(SUPPLIED RECORDS)

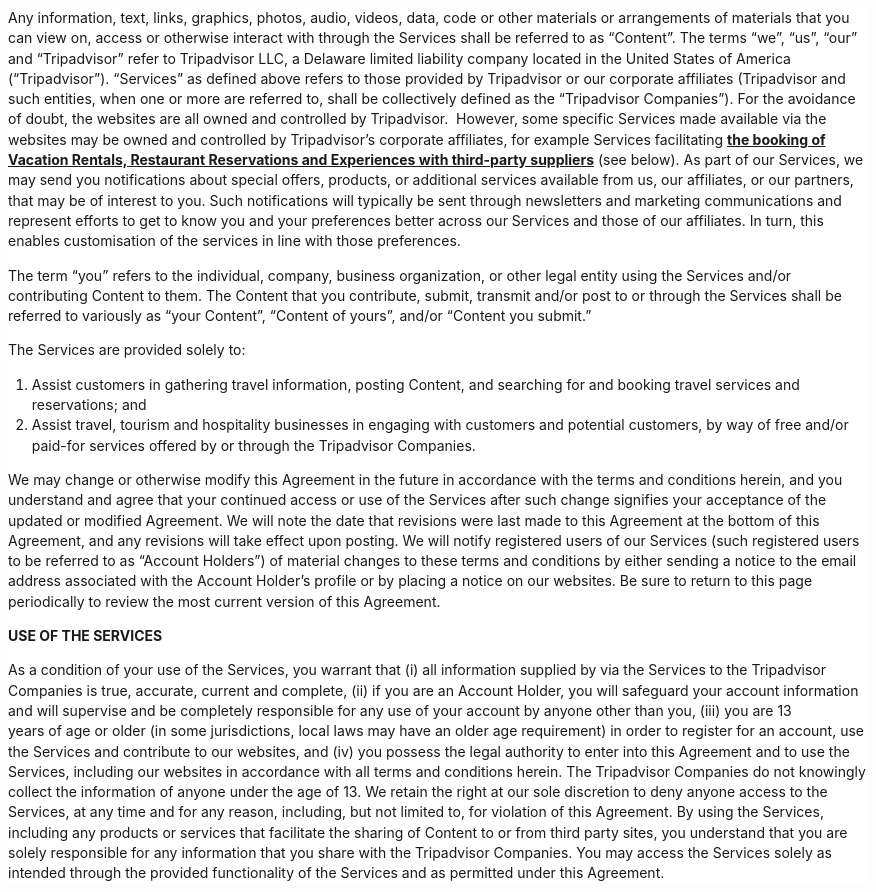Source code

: Any information, text, links, graphics, photos, audio, videos, data, code or other materials or arrangements of materials that you can view on, access or otherwise interact with through the Services shall be referred to as “Content”. The terms “we”, “us”, “our” and “Tripadvisor” refer to Tripadvisor LLC, a Delaware limited liability company located in the United States of America (“Tripadvisor”). “Services” as defined above refers to those provided by Tripadvisor or our corporate affiliates (Tripadvisor and such entities, when one or more are referred to, shall be collectively defined as the “Tripadvisor Companies”). For the avoidance of doubt, the websites are all owned and controlled by Tripadvisor.  However, some specific Services made available via the websites may be owned and controlled by Tripadvisor’s corporate affiliates, for example Services facilitating [**the booking of Vacation Rentals, Restaurant Reservations and Experiences with third-party suppliers**](#OLE_LINK11) (see below). As part of our Services, we may send you notifications about special offers, products, or additional services available from us, our affiliates, or our partners, that may be of interest to you. Such notifications will typically be sent through newsletters and marketing communications and represent efforts to get to know you and your preferences better across our Services and those of our affiliates. In turn, this enables customisation of the services in line with those preferences.

The term “you” refers to the individual, company, business organization, or other legal entity using the Services and/or contributing Content to them. The Content that you contribute, submit, transmit and/or post to or through the Services shall be referred to variously as “your Content”, “Content of yours”, and/or “Content you submit.”

The Services are provided solely to:

1. Assist customers in gathering travel information, posting Content, and searching for and booking travel services and reservations; and
2. Assist travel, tourism and hospitality businesses in engaging with customers and potential customers, by way of free and/or paid-for services offered by or through the Tripadvisor Companies.

We may change or otherwise modify this Agreement in the future in accordance with the terms and conditions herein, and you understand and agree that your continued access or use of the Services after such change signifies your acceptance of the updated or modified Agreement. We will note the date that revisions were last made to this Agreement at the bottom of this Agreement, and any revisions will take effect upon posting. We will notify registered users of our Services (such registered users to be referred to as “Account Holders”) of material changes to these terms and conditions by either sending a notice to the email address associated with the Account Holder’s profile or by placing a notice on our websites. Be sure to return to this page periodically to review the most current version of this Agreement.

**USE OF THE SERVICES**

As a condition of your use of the Services, you warrant that (i) all information supplied by via the Services to the Tripadvisor Companies is true, accurate, current and complete, (ii) if you are an Account Holder, you will safeguard your account information and will supervise and be completely responsible for any use of your account by anyone other than you, (iii) you are 13 years of age or older (in some jurisdictions, local laws may have an older age requirement) in order to register for an account, use the Services and contribute to our websites, and (iv) you possess the legal authority to enter into this Agreement and to use the Services, including our websites in accordance with all terms and conditions herein. The Tripadvisor Companies do not knowingly collect the information of anyone under the age of 13. We retain the right at our sole discretion to deny anyone access to the Services, at any time and for any reason, including, but not limited to, for violation of this Agreement. By using the Services, including any products or services that facilitate the sharing of Content to or from third party sites, you understand that you are solely responsible for any information that you share with the Tripadvisor Companies. You may access the Services solely as intended through the provided functionality of the Services and as permitted under this Agreement.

(End SUPPLIED RECORDS)

_AIM OF THE TASK_
If a picture appears among the entries, omit it and reproduce everything else exactly.

_RESULT FOR THIS EXERCISE_
Source code

: Any information, text, links, graphics, photos, audio, videos, data, code or other materials or arrangements of materials that you can view on, access or otherwise interact with through the Services shall be referred to as “Content”. The terms “we”, “us”, “our” and “Tripadvisor” refer to Tripadvisor LLC, a Delaware limited liability company located in the United States of America (“Tripadvisor”). “Services” as defined above refers to those provided by Tripadvisor or our corporate affiliates (Tripadvisor and such entities, when one or more are referred to, shall be collectively defined as the “Tripadvisor Companies”). For the avoidance of doubt, the websites are all owned and controlled by Tripadvisor.  However, some specific Services made available via the websites may be owned and controlled by Tripadvisor’s corporate affiliates, for example Services facilitating [**the booking of Vacation Rentals, Restaurant Reservations and Experiences with third-party suppliers**](#OLE_LINK11) (see below). As part of our Services, we may send you notifications about special offers, products, or additional services available from us, our affiliates, or our partners, that may be of interest to you. Such notifications will typically be sent through newsletters and marketing communications and represent efforts to get to know you and your preferences better across our Services and those of our affiliates. In turn, this enables customisation of the services in line with those preferences.

The term “you” refers to the individual, company, business organization, or other legal entity using the Services and/or contributing Content to them. The Content that you contribute, submit, transmit and/or post to or through the Services shall be referred to variously as “your Content”, “Content of yours”, and/or “Content you submit.”

The Services are provided solely to:

1. Assist customers in gathering travel information, posting Content, and searching for and booking travel services and reservations; and
2. Assist travel, tourism and hospitality businesses in engaging with customers and potential customers, by way of free and/or paid-for services offered by or through the Tripadvisor Companies.

We may change or otherwise modify this Agreement in the future in accordance with the terms and conditions herein, and you understand and agree that your continued access or use of the Services after such change signifies your acceptance of the updated or modified Agreement. We will note the date that revisions were last made to this Agreement at the bottom of this Agreement, and any revisions will take effect upon posting. We will notify registered users of our Services (such registered users to be referred to as “Account Holders”) of material changes to these terms and conditions by either sending a notice to the email address associated with the Account Holder’s profile or by placing a notice on our websites. Be sure to return to this page periodically to review the most current version of this Agreement.

**USE OF THE SERVICES**

As a condition of your use of the Services, you warrant that (i) all information supplied by via the Services to the Tripadvisor Companies is true, accurate, current and complete, (ii) if you are an Account Holder, you will safeguard your account information and will supervise and be completely responsible for any use of your account by anyone other than you, (iii) you are 13 years of age or older (in some jurisdictions, local laws may have an older age requirement) in order to register for an account, use the Services and contribute to our websites, and (iv) you possess the legal authority to enter into this Agreement and to use the Services, including our websites in accordance with all terms and conditions herein. The Tripadvisor Companies do not knowingly collect the information of anyone under the age of 13. We retain the right at our sole discretion to deny anyone access to the Services, at any time and for any reason, including, but not limited to, for violation of this Agreement. By using the Services, including any products or services that facilitate the sharing of Content to or from third party sites, you understand that you are solely responsible for any information that you share with the Tripadvisor Companies. You may access the Services solely as intended through the provided functionality of the Services and as permitted under this Agreement.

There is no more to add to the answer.